I store roles as an array on the user document in MongoDB. The JWT includes the user's roles. Middleware checks roles for protected routes. API routes check roles before performing actions.

The pattern I've found most useful is to check permissions, not roles, in application code. Instead of if (user.role === 'admin'), I use if (user.can('manage_users')). The mapping from roles to permissions is defined in one place. This makes it easy to add new roles or modify existing ones without touching application logic throughout the codebase.

Rate Limiting on Auth Endpoints

Auth endpoints are the most attacked endpoints in any web application. Login, registration, password reset, and magic link endpoints all need rate limiting.

I use a simple sliding window rate limiter backed by an in-memory store (for single-instance deployments) or Redis (for multi-instance deployments). The limits vary by endpoint: login attempts are limited to 5 per minute per IP, magic link requests to 3 per minute per email, and registration to 10 per hour per IP.

The rate limiter returns a 429 status with a Retry-After header. The client shows a user-friendly message explaining the limit. This is important -- users who hit rate limits are often legitimate users who mistyped their password, not attackers. The error message shouldn't make them feel like criminals.

The Mistakes

Mistake 1: Rolling my own everything. In my early products, I built auth from scratch because I wanted to understand every piece. I learned a lot, but I also shipped vulnerabilities. These days, I use established libraries for the cryptographic primitives and focus my custom code on the application-specific logic.

Mistake 2: Ignoring session management. Early versions of my products didn't have a way for users to see active sessions or revoke access from other devices. Users expect this now, and it's a legitimate security feature. Every product should have a "sessions" page where users can see and revoke active sessions.

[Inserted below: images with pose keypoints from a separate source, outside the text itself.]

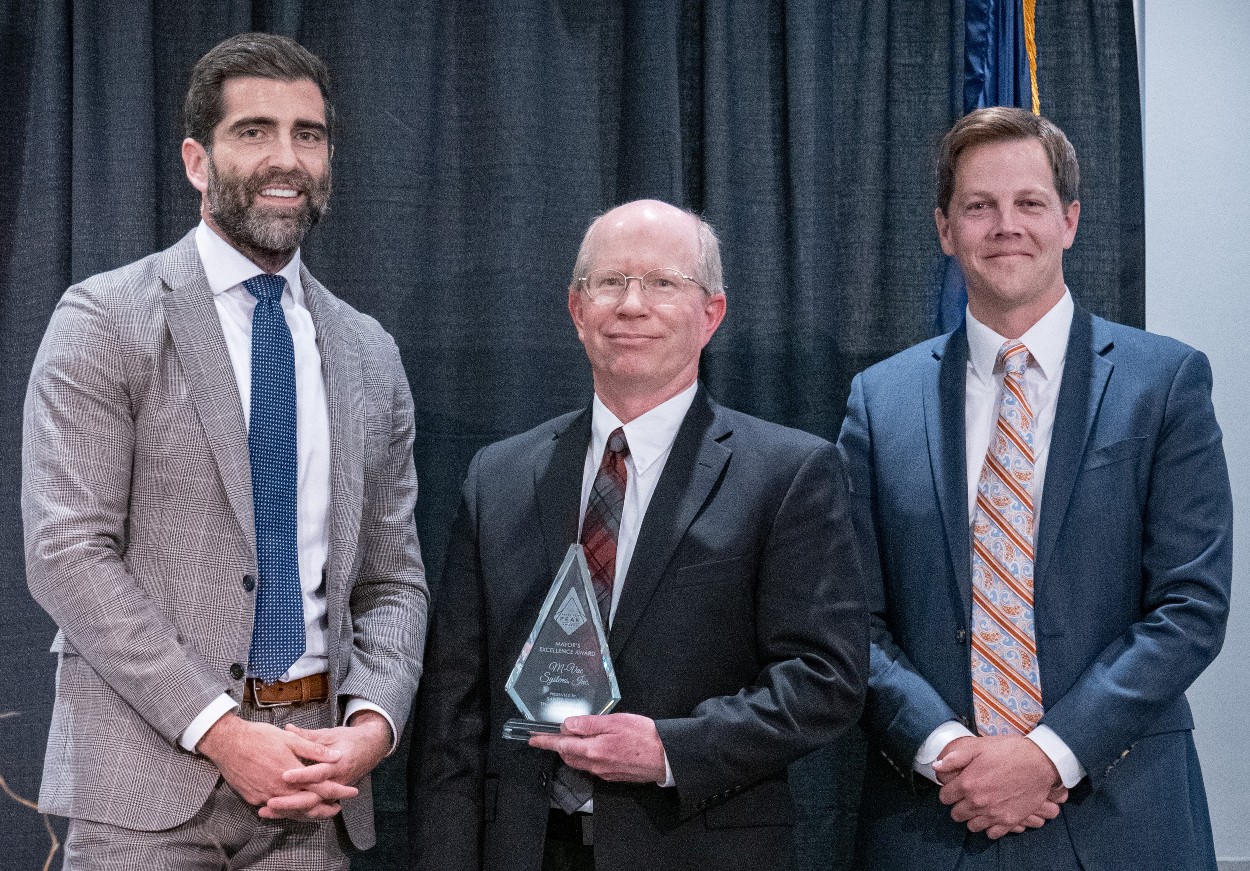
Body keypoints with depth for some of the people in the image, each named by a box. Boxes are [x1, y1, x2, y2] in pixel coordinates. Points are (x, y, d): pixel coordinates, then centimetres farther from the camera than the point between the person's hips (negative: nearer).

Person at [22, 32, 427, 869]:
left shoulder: (370, 355, 12)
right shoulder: (106, 321, -2)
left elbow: (393, 579, 13)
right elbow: (68, 552, -10)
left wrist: (372, 723, -6)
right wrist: (221, 732, -15)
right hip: (148, 775, -4)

Mistake 3: Not logging auth events. I used to log only errors. Now I log every auth event: login, logout, token refresh, failed login attempt, role change. This audit log has been invaluable for debugging user-reported issues and for security reviews.

The Reusable Auth Module

After implementing auth so many times, I've extracted a reusable module that I drop into every new Next.js project. It handles JWT creation and validation, cookie management, middleware, the auth context, the /api/auth/* endpoints, and the login/signup UI components.

Starting a new project with auth that works out of the box saves me days of development time and ensures I don't forget critical security measures. The module is opinionated -- it makes the decisions I described above -- but it's configurable enough to handle the differences between my products.

If you're building multiple Next.js products, I strongly recommend extracting your auth into a reusable package. The upfront investment pays for itself on the second project.